Death Cap spore print at centre of radiating lines of hand-written text


Artist’s black card, white ink

50 x 50 cm



Chris Drury Amanita Phalloides has at the centre of Artist’s black card, the mushroom’s spore print. Around it, he has written ‘Amanita Phalloides ‘over and over again in white ink.

This is one of the most poisonous mushrooms there is. The spore print in the centre is taken from a Death Cap mushroom. This fungus contains three active poisons: amatoxins, phallotoxins, and virotoxins for which there are no antidotes.

Mushrooms feed you, alter your mind, are medicinal and can kill you. They are nature’s recyclers, breaking down dead matter into soil on which new life can grow. As such they represent life, and death as transformation.

About the artist

Chris Drury is a key exhibitor in GroundWork’s exhibition Natures Mysterious Networks. He is an artist with an enormous international reputation and long experience making art in, with and about nature. Chris normally travels a great deal. He responds to diverse requests for exhibitions, collaborations, installations and site specific works outside.

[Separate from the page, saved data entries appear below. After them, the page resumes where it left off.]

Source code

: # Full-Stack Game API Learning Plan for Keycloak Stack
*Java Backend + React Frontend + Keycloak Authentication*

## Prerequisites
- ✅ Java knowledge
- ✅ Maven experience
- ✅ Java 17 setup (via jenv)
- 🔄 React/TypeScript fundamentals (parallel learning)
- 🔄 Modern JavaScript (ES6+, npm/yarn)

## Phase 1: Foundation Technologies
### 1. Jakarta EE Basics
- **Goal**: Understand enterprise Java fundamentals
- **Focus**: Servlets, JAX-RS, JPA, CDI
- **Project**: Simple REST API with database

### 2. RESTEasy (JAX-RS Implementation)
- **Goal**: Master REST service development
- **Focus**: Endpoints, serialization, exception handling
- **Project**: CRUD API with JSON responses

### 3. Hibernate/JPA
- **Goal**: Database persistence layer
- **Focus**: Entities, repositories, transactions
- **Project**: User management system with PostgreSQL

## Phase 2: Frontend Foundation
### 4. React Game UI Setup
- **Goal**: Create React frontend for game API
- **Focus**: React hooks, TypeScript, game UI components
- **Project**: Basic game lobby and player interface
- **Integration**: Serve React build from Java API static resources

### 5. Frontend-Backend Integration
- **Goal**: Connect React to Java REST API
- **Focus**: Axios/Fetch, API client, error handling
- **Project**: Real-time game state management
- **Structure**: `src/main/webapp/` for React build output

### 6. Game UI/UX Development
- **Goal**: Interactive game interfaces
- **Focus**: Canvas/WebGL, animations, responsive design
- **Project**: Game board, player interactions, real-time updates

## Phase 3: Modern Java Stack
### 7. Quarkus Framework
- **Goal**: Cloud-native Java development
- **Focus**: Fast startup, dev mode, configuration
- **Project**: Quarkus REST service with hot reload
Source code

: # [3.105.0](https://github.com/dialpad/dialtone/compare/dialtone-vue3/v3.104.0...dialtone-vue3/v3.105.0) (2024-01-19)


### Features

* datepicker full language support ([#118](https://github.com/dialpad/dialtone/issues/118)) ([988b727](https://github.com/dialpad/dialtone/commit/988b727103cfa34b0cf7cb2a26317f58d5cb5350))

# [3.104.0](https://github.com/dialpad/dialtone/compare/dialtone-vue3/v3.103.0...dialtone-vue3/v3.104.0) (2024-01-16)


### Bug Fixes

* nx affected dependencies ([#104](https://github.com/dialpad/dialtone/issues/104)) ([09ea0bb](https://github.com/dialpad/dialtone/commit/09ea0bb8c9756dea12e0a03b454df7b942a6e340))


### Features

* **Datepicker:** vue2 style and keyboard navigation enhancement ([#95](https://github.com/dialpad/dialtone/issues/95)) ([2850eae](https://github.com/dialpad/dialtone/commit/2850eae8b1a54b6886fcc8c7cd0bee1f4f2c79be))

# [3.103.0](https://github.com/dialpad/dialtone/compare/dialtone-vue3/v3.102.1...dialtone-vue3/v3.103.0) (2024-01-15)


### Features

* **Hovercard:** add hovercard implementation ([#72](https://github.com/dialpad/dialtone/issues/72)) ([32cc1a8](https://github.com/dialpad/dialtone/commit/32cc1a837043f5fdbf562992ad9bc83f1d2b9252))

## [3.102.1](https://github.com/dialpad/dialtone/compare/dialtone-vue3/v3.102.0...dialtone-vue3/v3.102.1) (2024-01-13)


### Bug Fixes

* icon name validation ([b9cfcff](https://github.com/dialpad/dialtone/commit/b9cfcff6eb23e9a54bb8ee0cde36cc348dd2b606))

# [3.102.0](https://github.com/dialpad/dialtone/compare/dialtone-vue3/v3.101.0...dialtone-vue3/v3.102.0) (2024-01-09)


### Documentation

Chris describes himself as an environmental artist. He makes site specific nature based sculpture, or land art. His work connects different phenomena in the world, opposites and contrasts. Specifically he works between nature and culture, inner and outer space and microcosm and macrocosm. Often he collaborates with scientists and technicians from a broad spectrum of disciplines. He is prepared to use whatever visual means, technologies and materials best suit the situation.

Recent projects include a residency at The Nirox Foundation in The Cradle of Humankind, South Africa, working with paleontologists, geologists and anthropologists,  a British Antarctic Survey residency in Antarctica, a work for the Australian National University in Canberra and an exhibition about place, ecology and politics at The Nevada Museum of Art called Mushrooms|Clouds.